As a temporary measurement this patch:
Restore the prior un-overridden LLVM default of 150.
diff --git a/compiler/plugins/target/ROCM/ROCMTarget.cpp b/compiler/plugins/target/ROCM/ROCMTarget.cpp
index 6ead0ee..7fe09af 100644
--- a/compiler/plugins/target/ROCM/ROCMTarget.cpp
+++ b/compiler/plugins/target/ROCM/ROCMTarget.cpp
@@ -581,6 +581,25 @@
                              llvm::TargetMachine &targetMachine,
                              bool slpVectorization,
                              std::string &outPassesString) {
+    // Workaround for upstream LLVM PR llvm/llvm-project#194924 (commit
+    // b09174b41e7e, "[AMDGPU] Enable runtime loop unrolling") which set
+    //   UP.PartialThreshold = UP.Threshold / 4   (75 for AMDGPU)

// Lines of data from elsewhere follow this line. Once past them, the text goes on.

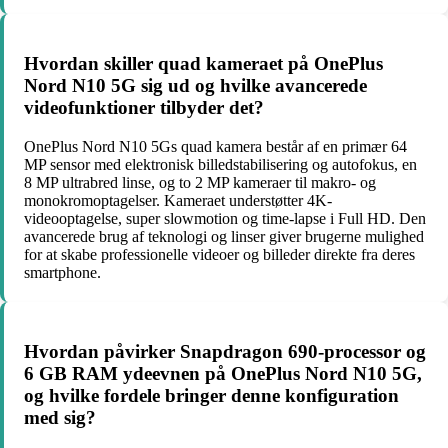
Hvordan skiller quad kameraet på OnePlus
Nord N10 5G sig ud og hvilke avancerede
videofunktioner tilbyder det?
OnePlus Nord N10 5Gs quad kamera består af en primær 64
MP sensor med elektronisk billedstabilisering og autofokus, en
8 MP ultrabred linse, og to 2 MP kameraer til makro- og
monokromoptagelser. Kameraet understøtter 4K-
videooptagelse, super slowmotion og time-lapse i Full HD. Den
avancerede brug af teknologi og linser giver brugerne mulighed
for at skabe professionelle videoer og billeder direkte fra deres
smartphone.
Hvordan påvirker Snapdragon 690-processor og
6 GB RAM ydeevnen på OnePlus Nord N10 5G,
og hvilke fordele bringer denne konfiguration
med sig?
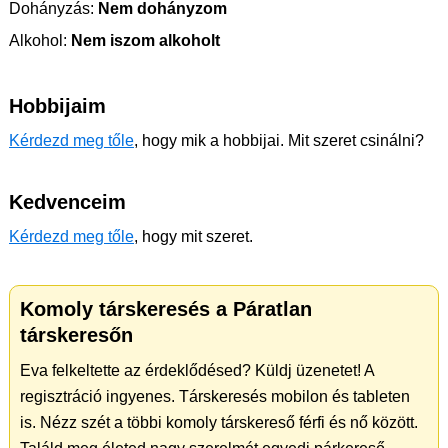
Dohányzás:
Nem dohányzom
Alkohol:
Nem iszom alkoholt
Hobbijaim
Kérdezd meg tőle
, hogy mik a hobbijai. Mit szeret csinálni?
Kedvenceim
Kérdezd meg tőle
, hogy mit szeret.
Komoly társkeresés a Páratlan
társkeresőn
Eva felkeltette az érdeklődésed? Küldj üzenetet! A
regisztráció ingyenes. Társkeresés mobilon és tableten
is. Nézz szét a többi komoly társkereső férfi és nő között.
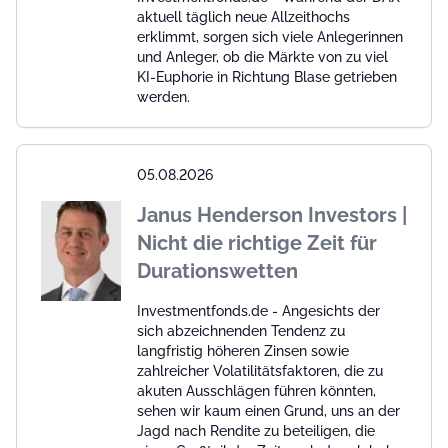
aktuell täglich neue Allzeithochs
erklimmt, sorgen sich viele Anlegerinnen
und Anleger, ob die Märkte von zu viel
KI-Euphorie in Richtung Blase getrieben
werden.
05.08.2026
Janus Henderson Investors |
Nicht die richtige Zeit für
Durationswetten
Investmentfonds.de - Angesichts der
sich abzeichnenden Tendenz zu
langfristig höheren Zinsen sowie
zahlreicher Volatilitätsfaktoren, die zu
akuten Ausschlägen führen könnten,
sehen wir kaum einen Grund, uns an der
Jagd nach Rendite zu beteiligen, die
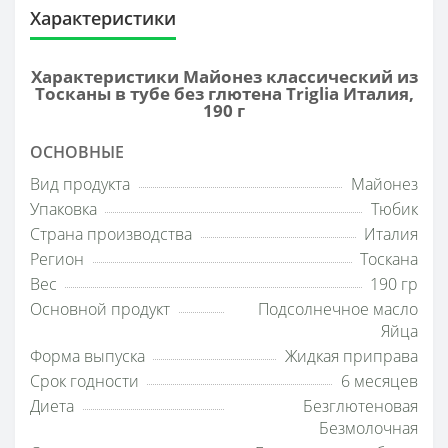
Характеристики
Характеристики Майонез классический из
Тосканы в тубе без глютена Triglia Италия,
190 г
ОСНОВНЫЕ
Вид продукта
Майонез
Упаковка
Тюбик
Страна производства
Италия
Регион
Тоскана
Вес
190 гр
Основной продукт
Подсолнечное масло
Яйца
Форма выпуска
Жидкая приправа
Срок годности
6 месяцев
Диета
Безглютеновая
Безмолочная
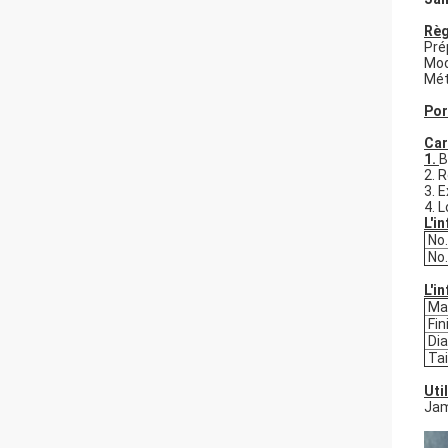
Règ
Pré
Mod
Mét
Por
Car
1.
B
2. 
3. 
4. 
L'i
No
No
L'i
Mat
Fin
Dia
Tai
Util
Jam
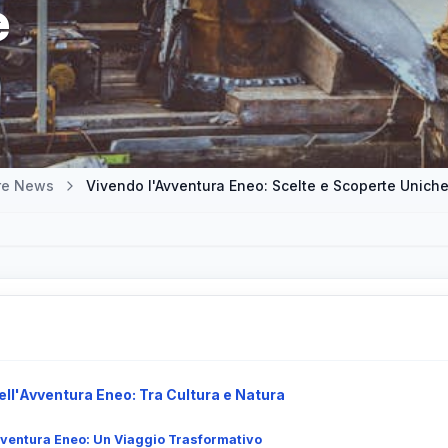
e
tre News
Vivendo l'Avventura Eneo: Scelte e Scoperte Unich
ll'Avventura Eneo: Tra Cultura e Natura
Avventura Eneo: Un Viaggio Trasformativo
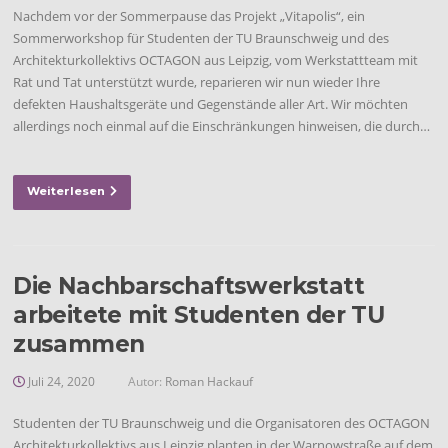
Nachdem vor der Sommerpause das Projekt „Vitapolis“, ein
Sommerworkshop für Studenten der TU Braunschweig und des
Architekturkollektivs OCTAGON aus Leipzig, vom Werkstattteam mit
Rat und Tat unterstützt wurde, reparieren wir nun wieder Ihre
defekten Haushaltsgeräte und Gegenstände aller Art. Wir möchten
allerdings noch einmal auf die Einschränkungen hinweisen, die durch…
Weiterlesen
Die Nachbarschaftswerkstatt
arbeitete mit Studenten der TU
zusammen
Juli 24, 2020
Autor:
Roman Hackauf
Studenten der TU Braunschweig und die Organisatoren des OCTAGON
Architekturkollektivs aus Leipzig planten in der Warnowstraße auf dem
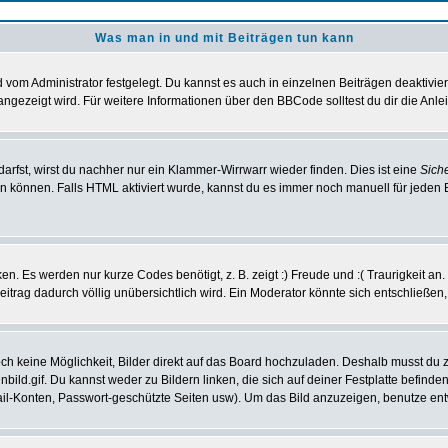
Was man in und mit Beiträgen tun kann
vom Administrator festgelegt. Du kannst es auch in einzelnen Beiträgen deaktivie
angezeigt wird. Für weitere Informationen über den BBCode solltest du dir die Anle
darfst, wirst du nachher nur ein Klammer-Wirrwarr wieder finden. Dies ist eine
Sich
können. Falls HTML aktiviert wurde, kannst du es immer noch manuell für jeden 
n. Es werden nur kurze Codes benötigt, z. B. zeigt :) Freude und :( Traurigkeit an
Beitrag dadurch völlig unübersichtlich wird. Ein Moderator könnte sich entschließen
noch keine Möglichkeit, Bilder direkt auf das Board hochzuladen. Deshalb musst du 
inbild.gif. Du kannst weder zu Bildern linken, die sich auf deiner Festplatte befind
Mail-Konten, Passwort-geschützte Seiten usw). Um das Bild anzuzeigen, benutze en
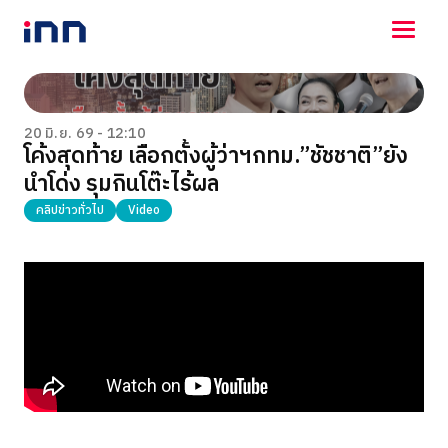
NEWS
ENTERTAINMENT
20 มิ.ย. 69 - 12:10
โค้งสุดท้าย เลือกตั้งผู้ว่าฯกทม.”ชัชชาติ”ยัง
LIFESTYLE
นำโด่ง รุมกินโต๊ะไร้ผล
HOROSCOPE
LOTTERY
คลิปข่าวทั่วไป
Video
VIDEO
ร่วมด้วยช่วยกัน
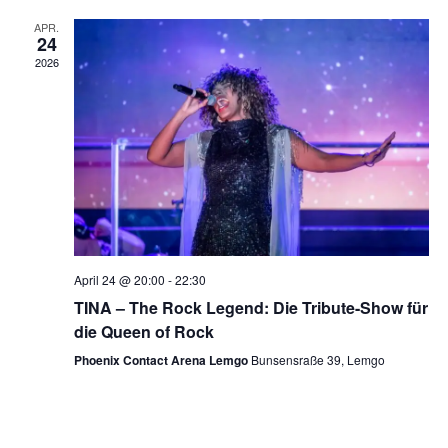
und
APR.
Ansic
24
2026
Navig
April 24 @ 20:00
-
22:30
TINA – The Rock Legend: Die Tribute-Show für
die Queen of Rock
Phoenix Contact Arena Lemgo
Bunsensraße 39, Lemgo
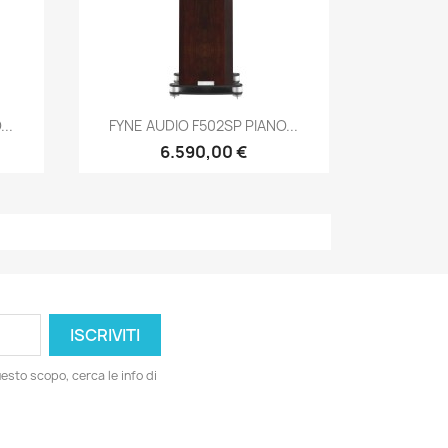
Anteprima

..
FYNE AUDIO F502SP PIANO...
6.590,00 €
esto scopo, cerca le info di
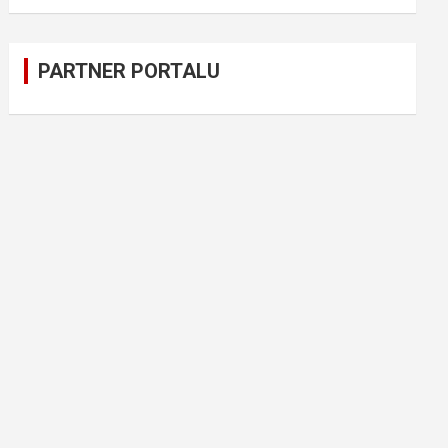
PARTNER PORTALU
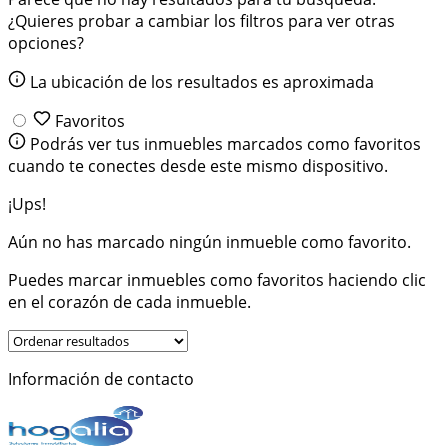
¿Quieres probar a cambiar los filtros para ver otras
opciones?
La ubicación de los resultados es aproximada
Favoritos
Podrás ver tus inmuebles marcados como favoritos
cuando te conectes desde este mismo dispositivo.
¡Ups!
Aún no has marcado ningún inmueble como favorito.
Puedes marcar inmuebles como favoritos haciendo clic
en el corazón de cada inmueble.
Información de contacto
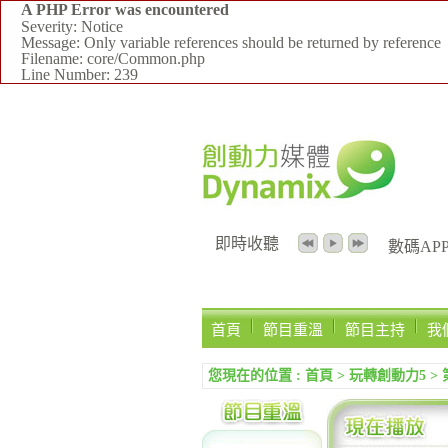
A PHP Error was encountered
Severity: Notice
Message: Only variable references should be returned by reference
Filename: core/Common.php
Line Number: 239
即時收聽
數碼APPS
首頁
節目重溫
節目主持
我
您現在的位置 :
首頁
>
玩轉創動力5
>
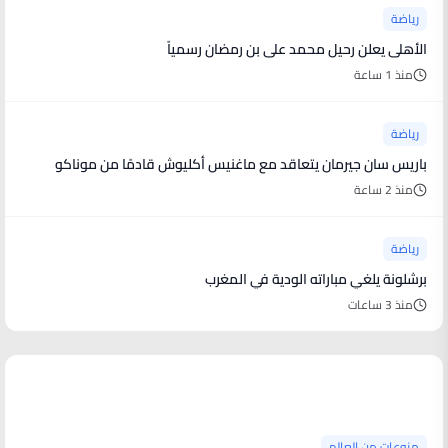
رياضة
الأهلى يعلن رحيل محمد على بن رمضان رسمياً
منذ 1 ساعة
رياضة
باريس سان جيرمان يتعاقد مع ماغنيس أكليوش قادمًا من موناكو
منذ 2 ساعة
رياضة
برشلونة يلغي مباراته الودية في المغرب
منذ 3 ساعات
منوعات من العالم
منوعات من العالم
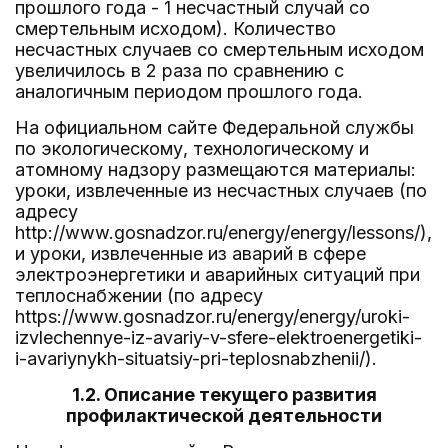
прошлого года - 1 несчастный случай со
смертельным исходом). Количество
несчастных случаев со смертельным исходом
увеличилось в 2 раза по сравнению с
аналогичным периодом прошлого года.
На официальном сайте Федеральной службы
по экологическому, технологическому и
атомному надзору размещаются материалы:
уроки, извлеченные из несчастных случаев (по
адресу
http://www.gosnadzor.ru/energy/energy/lessons/),
и уроки, извлеченные из аварий в сфере
электроэнергетики и аварийных ситуаций при
теплоснабжении (по адресу
https://www.gosnadzor.ru/energy/energy/uroki-
izvlechennye-iz-avariy-v-sfere-elektroenergetiki-
i-avariynykh-situatsiy-pri-teplosnabzhenii/).
1.2. Описание текущего развития
профилактической деятельности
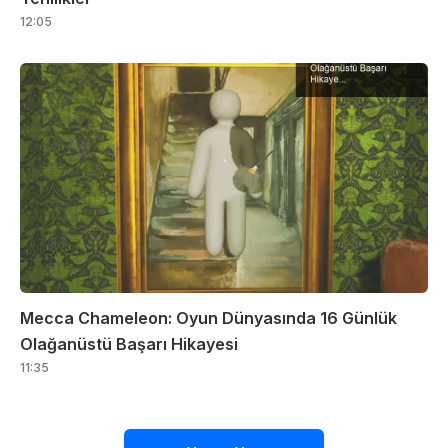
12:05
Mecca Chameleon: Oyun Dünyasında 16 Günlük
Olağanüstü Başarı Hikayesi
11:35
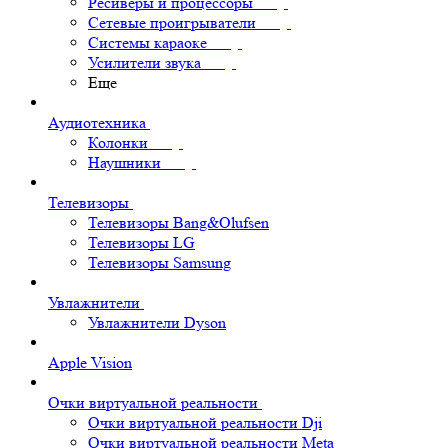
Ресиверы и процессоры
Сетевые проигрыватели
Системы караоке
Усилители звука
Еще
Аудиотехника
Колонки
Наушники
Телевизоры
Телевизоры Bang&Olufsen
Телевизоры LG
Телевизоры Samsung
Увлажнители
Увлажнители Dyson
Apple Vision
Очки виртуальной реальности
Очки виртуальной реальности Dji
Очки виртуальной реальности Meta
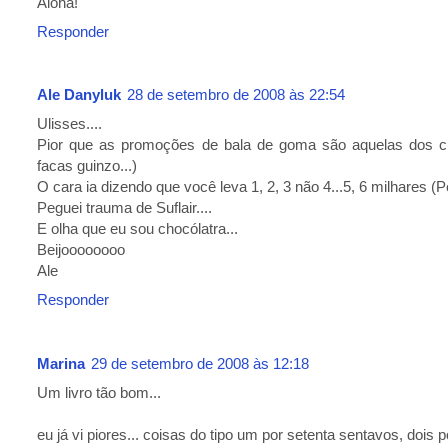
Aloha!
Responder
Ale Danyluk
28 de setembro de 2008 às 22:54
Ulisses....
Pior que as promoções de bala de goma são aquelas dos ch
facas guinzo...)
O cara ia dizendo que você leva 1, 2, 3 não 4...5, 6 milhares (
Peguei trauma de Suflair....
E olha que eu sou chocólatra...
Beijoooooooo
Ale
Responder
Marina
29 de setembro de 2008 às 12:18
Um livro tão bom...
eu já vi piores... coisas do tipo um por setenta sentavos, dois po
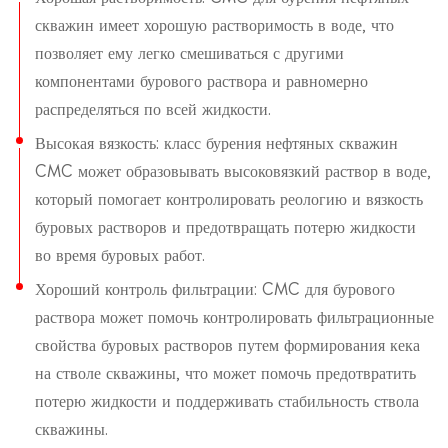
скважин имеет хорошую растворимость в воде, что
позволяет ему легко смешиваться с другими
компонентами бурового раствора и равномерно
распределяться по всей жидкости.
Высокая вязкость: класс бурения нефтяных скважин
CMC может образовывать высоковязкий раствор в воде,
который помогает контролировать реологию и вязкость
буровых растворов и предотвращать потерю жидкости
во время буровых работ.
Хороший контроль фильтрации: CMC для бурового
раствора может помочь контролировать фильтрационные
свойства буровых растворов путем формирования кека
на стволе скважины, что может помочь предотвратить
потерю жидкости и поддерживать стабильность ствола
скважины.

+    // in AMDGPUTTIImpl::getUnrollingPreferences, regressing partial unrolling
+    // of small constant-trip-count reduction loops. Restore the prior
+    // un-overridden LLVM default (150) by bumping the cl::opt occurrence
+    // count, which makes LoopUnrollPass apply the override (see
+    // LoopUnrollPass.cpp gatherUnrollingPreferences). Skipped when the user
+    // already set --unroll-partial-threshold so an explicit override still
+    // wins. Safe to remove once the upstream regression is fixed.
+    auto &registeredCLOpts = llvm::cl::getRegisteredOptions();
+    auto unrollOptIt = registeredCLOpts.find("unroll-partial-threshold");
+    if (unrollOptIt != registeredCLOpts.end() &&
+        unrollOptIt->second->getNumOccurrences() == 0) {
+      unrollOptIt->second->addOccurrence(/*pos=*/0,
+                                         /*ArgName=*/"unroll-partial-threshold",
+                                         /*Value=*/"150");
+    }
+
     llvm::LoopAnalysisManager lam;
     llvm::FunctionAnalysisManager fam;
     llvm::CGSCCAnalysisManager cgam;